К концу I тысячелетия до н. э. индуизм, вопреки распространению джайнизма и особенно буддизма, прочно утвердился в Северной Индии. В дальнейшем индуизм охватил всю территорию полуострова Индостан и вышел за ее пределы, утратив при этом свои мифологические черты и превратившись в религиозно-философскую систему, каковая существует и поныне. Современный индуизм не представляет собой целостного явления; скорее это несколько религиозных течений (вишнуизм, шиваизм, сикхизм[9]), опирающихся на единый источник.

На юге Индии продолжительное время бытовала (и отчасти продолжает бытовать и сегодня) дравидская мифологическая традиция. Как писал А. М. Дубянский, «собственно о дравидской мифологии можно говорить в связи с дравидским, точнее, протодравидским этносом в эпоху, предшествовавшую становлению индуизма, и в настоящее время — в связи с архаическими мифологическими представлениями, сохранившимися на уровне сельской жизни и у сравнительно отсталых, не имеющих письменности племен. Именно они сохраняют еще самобытные космогонические и этиологические мифы, в которых главную роль играет богиня-созидательница, богиня-мать». В известной мере дравидская мифология может считаться прямой наследницей мифологии протоиндийской. Она оказала значительное влияние на индуистскую мифологическую традицию, которая вобрала в себя многие дравидские сюжеты и в то же время сама подверглась существенному влиянию индуизма. Характерная черта дравидской мифологии — отсутствие пантеона и «проработанных» образов богов. В центре этой мифологии — жизненная сила, проявляющаяся в плодородии природы и через многочисленных духов.

Из дравидской традиции в индуизм пришли богиня войны и смерти Коттравей (как ипостась Дурги) и бог войны Муруган (как сын Шивы). Один из дравидских мифов гласит, что ведический мудрец Агаттияр принес на юг Индии тамильский язык, который узнал от Шивы (или от Муругана). Агаттияр считается и создателем первого тамильского грамматического трактата. В этом мифе видят отражение «встраивания» дравидийской традиции в индуизм.

== ЗАДАНИЕ A ==
Приведите из записей ниже все строки, в которых встречается слово «Textbook». Регистр букв учитывается.

== ИЗВЛЕЧЁННЫЕ ЗАПИСИ ==
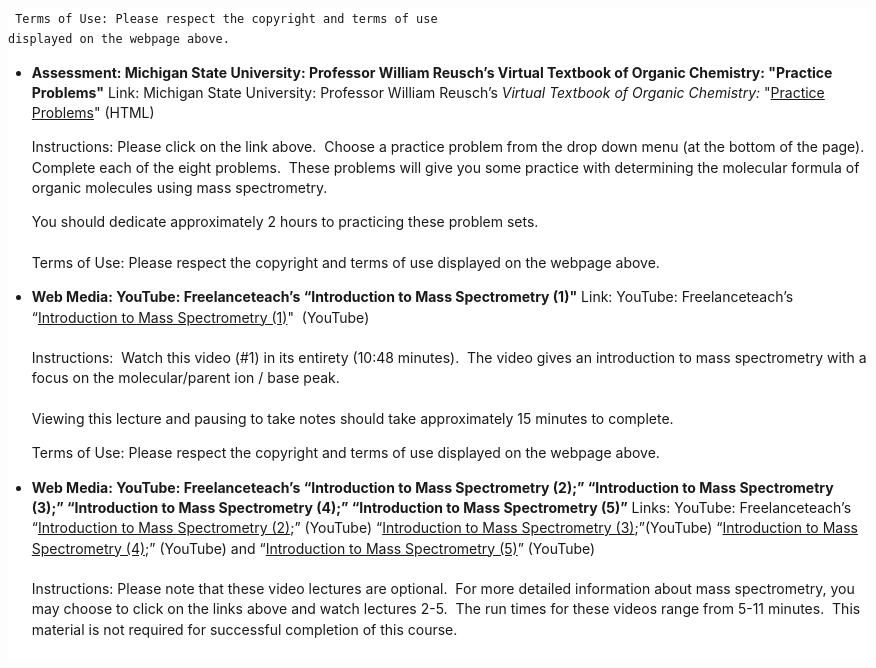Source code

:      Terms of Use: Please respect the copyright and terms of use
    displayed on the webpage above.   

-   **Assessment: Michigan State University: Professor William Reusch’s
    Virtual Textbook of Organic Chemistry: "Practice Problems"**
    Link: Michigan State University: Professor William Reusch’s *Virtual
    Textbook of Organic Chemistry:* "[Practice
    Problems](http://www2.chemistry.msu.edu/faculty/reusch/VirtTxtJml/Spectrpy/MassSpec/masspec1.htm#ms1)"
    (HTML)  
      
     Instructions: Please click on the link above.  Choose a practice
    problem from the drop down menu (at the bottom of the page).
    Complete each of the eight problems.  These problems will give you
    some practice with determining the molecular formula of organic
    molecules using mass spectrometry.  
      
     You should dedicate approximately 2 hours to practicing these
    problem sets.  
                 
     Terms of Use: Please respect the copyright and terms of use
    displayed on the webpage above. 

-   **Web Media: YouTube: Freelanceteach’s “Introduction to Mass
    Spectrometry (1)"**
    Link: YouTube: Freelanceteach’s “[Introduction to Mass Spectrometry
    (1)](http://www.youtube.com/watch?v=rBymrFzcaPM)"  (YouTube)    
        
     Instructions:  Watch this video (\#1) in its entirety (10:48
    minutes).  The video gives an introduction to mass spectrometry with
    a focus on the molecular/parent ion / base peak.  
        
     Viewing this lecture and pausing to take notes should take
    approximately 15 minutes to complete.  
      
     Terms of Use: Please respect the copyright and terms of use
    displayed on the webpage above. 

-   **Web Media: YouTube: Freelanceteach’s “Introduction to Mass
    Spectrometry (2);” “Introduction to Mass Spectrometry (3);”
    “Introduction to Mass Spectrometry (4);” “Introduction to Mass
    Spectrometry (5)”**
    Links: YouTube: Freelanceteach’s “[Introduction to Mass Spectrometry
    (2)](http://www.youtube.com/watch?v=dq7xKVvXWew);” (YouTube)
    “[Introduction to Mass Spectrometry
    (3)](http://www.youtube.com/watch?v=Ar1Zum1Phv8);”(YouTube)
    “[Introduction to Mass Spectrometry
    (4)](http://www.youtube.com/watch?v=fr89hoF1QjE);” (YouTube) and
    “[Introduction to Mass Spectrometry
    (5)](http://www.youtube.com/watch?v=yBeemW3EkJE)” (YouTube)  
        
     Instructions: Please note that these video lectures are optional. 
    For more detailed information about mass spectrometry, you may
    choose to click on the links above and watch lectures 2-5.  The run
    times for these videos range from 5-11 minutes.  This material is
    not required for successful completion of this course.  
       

== ЗАДАНИЕ B ==
Продублируйте без изменений весь текст об индуизме и дравидской мифологии.

== РЕЗУЛЬТАТ ВЫПОЛНЕНИЯ A ==
    Virtual Textbook of Organic Chemistry: "Practice Problems"**
    Textbook of Organic Chemistry:* "[Practice

== РЕЗУЛЬТАТ ВЫПОЛНЕНИЯ B ==
К концу I тысячелетия до н. э. индуизм, вопреки распространению джайнизма и особенно буддизма, прочно утвердился в Северной Индии. В дальнейшем индуизм охватил всю территорию полуострова Индостан и вышел за ее пределы, утратив при этом свои мифологические черты и превратившись в религиозно-философскую систему, каковая существует и поныне. Современный индуизм не представляет собой целостного явления; скорее это несколько религиозных течений (вишнуизм, шиваизм, сикхизм[9]), опирающихся на единый источник.

На юге Индии продолжительное время бытовала (и отчасти продолжает бытовать и сегодня) дравидская мифологическая традиция. Как писал А. М. Дубянский, «собственно о дравидской мифологии можно говорить в связи с дравидским, точнее, протодравидским этносом в эпоху, предшествовавшую становлению индуизма, и в настоящее время — в связи с архаическими мифологическими представлениями, сохранившимися на уровне сельской жизни и у сравнительно отсталых, не имеющих письменности племен. Именно они сохраняют еще самобытные космогонические и этиологические мифы, в которых главную роль играет богиня-созидательница, богиня-мать». В известной мере дравидская мифология может считаться прямой наследницей мифологии протоиндийской. Она оказала значительное влияние на индуистскую мифологическую традицию, которая вобрала в себя многие дравидские сюжеты и в то же время сама подверглась существенному влиянию индуизма. Характерная черта дравидской мифологии — отсутствие пантеона и «проработанных» образов богов. В центре этой мифологии — жизненная сила, проявляющаяся в плодородии природы и через многочисленных духов.

Из дравидской традиции в индуизм пришли богиня войны и смерти Коттравей (как ипостась Дурги) и бог войны Муруган (как сын Шивы). Один из дравидских мифов гласит, что ведический мудрец Агаттияр принес на юг Индии тамильский язык, который узнал от Шивы (или от Муругана). Агаттияр считается и создателем первого тамильского грамматического трактата. В этом мифе видят отражение «встраивания» дравидийской традиции в индуизм.